Department of Endocrinology, Radboud University Nijmegen Medical Centre, PO Box 9101, 6500 HB Nijmegen, The Netherlands
1 Assistance Publique-Hôpitaux de Paris, Hôpital Européen Georges Pompidou, Service de Génétique, 20 rue Leblanc, 75015 Paris, France
2 Université Paris Descartes, F-75005 Paris, France
3 INSERM, U772, Collège de France, Paris, France
4 Endocrinology Unit, Department of Clinical Physiopathology, University of Florence, Via Pieraccini 5, 50139 Florence, Italy
5 Reproductive and Adult Endocrinology Program, National Institutes of Child Health and Human Development, National Institutes of Health, 10 Center Drive, Building 10, CRC, RM 1-E 3140, MSC 1109, Bethesda, Maryland 20892-1109, USA

(Correspondence should be addressed to H J L M Timmers; Email: h.timmers{at}endo.umcn.nl)
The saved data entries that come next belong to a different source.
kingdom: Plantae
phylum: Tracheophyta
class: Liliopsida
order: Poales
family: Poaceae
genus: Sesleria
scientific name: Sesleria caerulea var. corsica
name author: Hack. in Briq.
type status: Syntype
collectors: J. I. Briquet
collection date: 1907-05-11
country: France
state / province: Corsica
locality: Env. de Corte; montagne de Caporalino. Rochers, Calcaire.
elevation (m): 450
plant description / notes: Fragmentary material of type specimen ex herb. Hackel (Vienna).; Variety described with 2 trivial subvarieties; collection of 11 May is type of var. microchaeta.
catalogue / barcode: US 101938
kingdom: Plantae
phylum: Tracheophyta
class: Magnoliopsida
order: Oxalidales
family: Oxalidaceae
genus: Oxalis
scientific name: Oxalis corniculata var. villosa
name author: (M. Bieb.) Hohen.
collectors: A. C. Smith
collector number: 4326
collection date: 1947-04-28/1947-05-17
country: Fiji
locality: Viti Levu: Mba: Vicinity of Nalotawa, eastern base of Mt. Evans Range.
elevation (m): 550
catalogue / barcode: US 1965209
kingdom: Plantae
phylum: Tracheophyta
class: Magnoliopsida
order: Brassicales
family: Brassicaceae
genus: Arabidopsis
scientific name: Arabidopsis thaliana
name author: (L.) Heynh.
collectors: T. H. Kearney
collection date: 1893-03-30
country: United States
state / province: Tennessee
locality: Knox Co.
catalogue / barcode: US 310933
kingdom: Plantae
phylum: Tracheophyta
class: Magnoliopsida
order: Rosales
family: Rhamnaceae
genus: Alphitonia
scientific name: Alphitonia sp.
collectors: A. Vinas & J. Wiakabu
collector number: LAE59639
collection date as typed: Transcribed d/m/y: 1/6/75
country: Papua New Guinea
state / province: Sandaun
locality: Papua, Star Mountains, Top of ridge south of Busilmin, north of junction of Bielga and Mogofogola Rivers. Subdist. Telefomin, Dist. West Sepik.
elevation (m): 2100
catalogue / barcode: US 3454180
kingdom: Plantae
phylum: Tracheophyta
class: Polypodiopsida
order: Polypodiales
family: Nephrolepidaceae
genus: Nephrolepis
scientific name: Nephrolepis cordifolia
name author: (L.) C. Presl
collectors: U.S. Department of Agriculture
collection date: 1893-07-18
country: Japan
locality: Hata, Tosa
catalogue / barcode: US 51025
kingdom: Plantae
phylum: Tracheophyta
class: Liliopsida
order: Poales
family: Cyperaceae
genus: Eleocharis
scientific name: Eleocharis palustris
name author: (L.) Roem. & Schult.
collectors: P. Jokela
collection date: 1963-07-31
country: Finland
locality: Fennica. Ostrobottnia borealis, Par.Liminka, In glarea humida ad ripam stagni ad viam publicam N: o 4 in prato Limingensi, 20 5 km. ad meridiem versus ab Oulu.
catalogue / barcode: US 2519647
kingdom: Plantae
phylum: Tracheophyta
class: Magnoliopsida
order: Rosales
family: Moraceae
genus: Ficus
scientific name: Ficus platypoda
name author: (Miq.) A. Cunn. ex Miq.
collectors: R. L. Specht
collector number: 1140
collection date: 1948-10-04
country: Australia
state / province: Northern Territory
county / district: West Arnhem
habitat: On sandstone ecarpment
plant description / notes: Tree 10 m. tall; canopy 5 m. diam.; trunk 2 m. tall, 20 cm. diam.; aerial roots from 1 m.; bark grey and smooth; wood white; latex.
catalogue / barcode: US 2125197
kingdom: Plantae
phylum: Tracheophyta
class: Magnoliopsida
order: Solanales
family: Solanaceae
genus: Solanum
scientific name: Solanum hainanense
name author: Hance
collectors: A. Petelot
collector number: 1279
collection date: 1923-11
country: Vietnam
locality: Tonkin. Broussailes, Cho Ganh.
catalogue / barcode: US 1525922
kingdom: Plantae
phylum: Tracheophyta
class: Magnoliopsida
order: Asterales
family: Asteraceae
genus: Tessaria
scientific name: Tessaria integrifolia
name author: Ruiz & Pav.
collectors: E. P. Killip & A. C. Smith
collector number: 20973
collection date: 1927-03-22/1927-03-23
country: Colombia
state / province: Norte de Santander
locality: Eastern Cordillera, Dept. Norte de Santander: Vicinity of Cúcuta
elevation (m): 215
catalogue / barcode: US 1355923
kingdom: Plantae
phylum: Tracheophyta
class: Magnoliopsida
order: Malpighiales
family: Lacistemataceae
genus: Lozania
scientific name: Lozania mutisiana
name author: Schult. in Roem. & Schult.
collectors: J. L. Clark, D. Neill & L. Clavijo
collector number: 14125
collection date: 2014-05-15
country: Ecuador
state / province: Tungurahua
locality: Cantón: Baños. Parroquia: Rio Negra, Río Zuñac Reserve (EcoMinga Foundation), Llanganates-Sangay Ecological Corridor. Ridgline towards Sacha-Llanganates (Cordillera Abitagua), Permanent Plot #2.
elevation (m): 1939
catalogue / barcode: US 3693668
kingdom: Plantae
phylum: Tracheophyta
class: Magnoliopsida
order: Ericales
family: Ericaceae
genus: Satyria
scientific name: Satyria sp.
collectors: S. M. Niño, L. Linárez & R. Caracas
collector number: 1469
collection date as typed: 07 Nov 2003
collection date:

Paragangliomas (PGLs) derive from either sympathetic chromaffin tissue in adrenal and extra-adrenal abdominal or thoracic locations, or from parasympathetic tissue of the head and neck. Mutations of nuclear genes encoding subunits B, C, and D of the mitochondrial enzyme succinate dehydrogenase (SDHB 1p35-p36.1, SDHC 1q21, SDHD 11q23) give rise to hereditary PGL syndromes PGL4, PGL3, and PGL1 respectively. The susceptibility gene for PGL2 on 11q13.1 remains unidentified. Mitochondrial dysfunction due to SDHx mutations have been linked to tumorigenesis by upregulation of hypoxic and angiogenesis pathways, apoptosis resistance and developmental culling of neuronal precursor cells. SDHB-, SDHC-, and SDHD-associated PGLs give rise to more or less distinct clinical phenotypes. SDHB mutations mainly predispose to extra-adrenal, and to a lesser extent, adrenal PGLs, with a high malignant potential, but also head and neck paragangliomas (HNPGL). SDHD mutations are typically associated with multifocal HNPGL and usually benign adrenal and extra-adrenal PGLs. SDHC mutations are a rare cause of mainly HNPGL. Most abdominal and thoracic SDHB-PGLs hypersecrete either norepinephrine or norepinephrine and dopamine. However, only some hypersecrete dopamine, are biochemically silent. The biochemical phenotype of SDHD-PGL has not been systematically studied. For the localization of PGL, several positron emission tomography (PET) tracers are available. Metastatic SDHB-PGL is the best localized by [18F]-fluorodeoxyglucose PET. The identification of SDHx mutations in patients with PGL is warranted for a tailor-made approach to the biochemical diagnosis, imaging, treatment, follow-up, and family screening.